De quoi lui assurer pour un moment la place devant le filet de l'Avalanche. Mais il en faut plus pour déranger le Zurichois de 27 ans: «J'ai observé le style de Varlamov et j'apprends en permanence. Il est extrêmement rapide. Etre numéro deux ne me gêne absolument pas. En allant en NHL, j'ai accepté de repartir de zéro. Même si je ne joue pas beaucoup, je vais m'améliorer et accumuler de l'expérience. Je ne peux pas tirer de plans sur la comète, je dois prendre ce qui vient et ce qu'on me donne.»

Lorsque la franchise dirigée par Patrick Roy a choisi d'investir un second tour de draft pour acquérir ses services, de nombreux observateurs ont écarquillé les yeux en estimant que Colorado avait payé très cher les services du Zurichois. Ce n'est pas le cas de François Allaire. Le Québécois de 54 ans, qui a redonné une seconde jeunesse au style papillon, n'a aucune peine à justifier le choix de l'organisation: «On a souhaité renforcer notre système immédiatement. Reto peut jouer une vingtaine de matches en une saison et remplacer Varlamov lorsque le besoin s'en fait sentir. Le choix de repêchage abandonné aurait pu être utile dans cinq ans, pas aujourd'hui. Je connaissais Reto et je trouvais plus intelligent de travailler avec quelqu'un dont je connais les qualités.»

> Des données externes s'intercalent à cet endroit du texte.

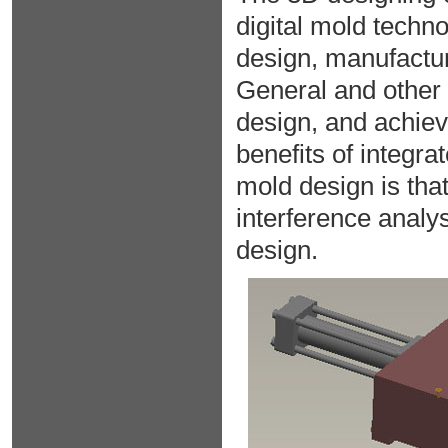
digital mold techno
design, manufactu
General and other
design, and achieve
benefits of integr
mold design is that
interference analys
design.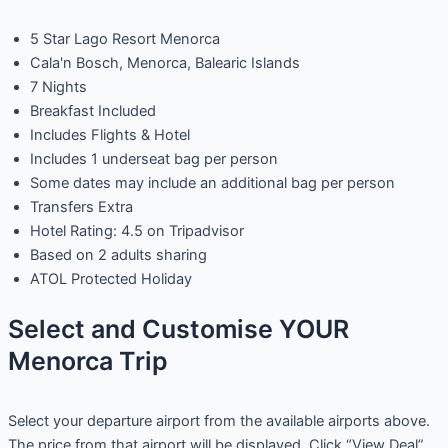
5 Star Lago Resort Menorca
Cala'n Bosch, Menorca, Balearic Islands
7 Nights
Breakfast Included
Includes Flights & Hotel
Includes 1 underseat bag per person
Some dates may include an additional bag per person
Transfers Extra
Hotel Rating: 4.5 on Tripadvisor
Based on 2 adults sharing
ATOL Protected Holiday
Select and Customise YOUR
Menorca Trip
Select your departure airport from the available airports above.
The price from that airport will be displayed. Click “View Deal”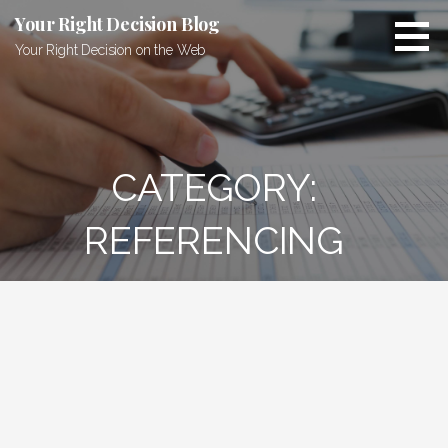
Skip
Your Right Decision Blog
to
Your Right Decision on the Web
content
CATEGORY:
REFERENCING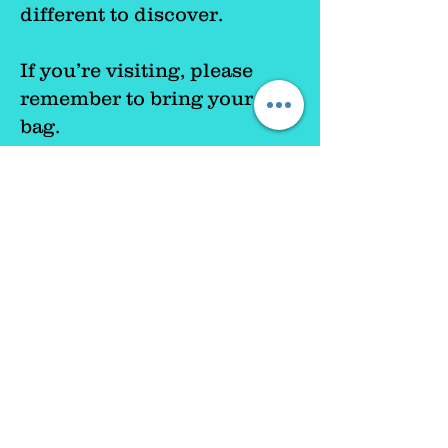
different to discover.
If you’re visiting, please
remember to bring your own
bag.
Most importantly, everyone
is welcome.
Whether you’re
visiting for the first time or
you’ve been before, we’d
love to see you pl
ease pop in
and say hello.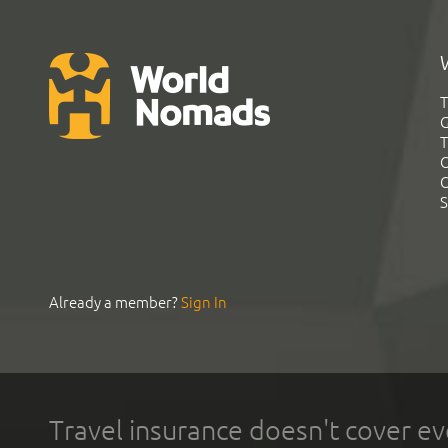
T
G
T
C
C
S
Already a member?
Sign In
Travel insurance doesn't cover ev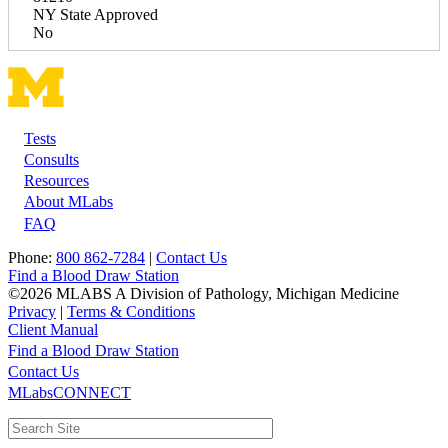
NY State Approved
No
Tests
Footer
Consults
Resources
About MLabs
FAQ
Phone:
800 862-7284
|
Contact Us
Find a Blood Draw Station
©2026 MLABS A Division of Pathology, Michigan Medicine
Privacy
|
Terms & Conditions
Client Manual
Find a Blood Draw Station
Main
Utility
Contact Us
MLabsCONNECT
navigation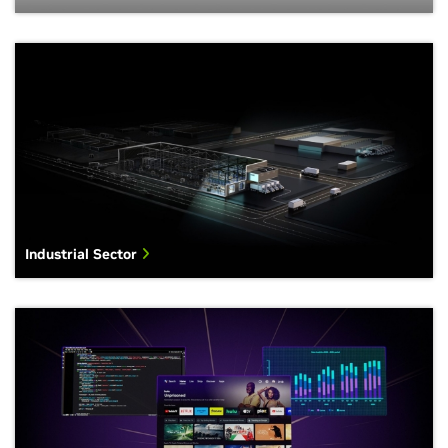
Industrial Sector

Dans les Rocheuses, l'international helvétique n'a pas encore eu l'occasion de montrer ses qualités. Mais la confiance placée en lui par le staff lui met de la pression sur les épaules. «Comme toujours, lâche-t-il dans un soupir mêlé de rire. A Bienne quand on dispute le barrage de promotion/relégation, il y a de la pression. Cela fait partie du sport de haut niveau. Mais il y a surtout une culture de la gagne extrêmement forte prônée par Patrick Roy.»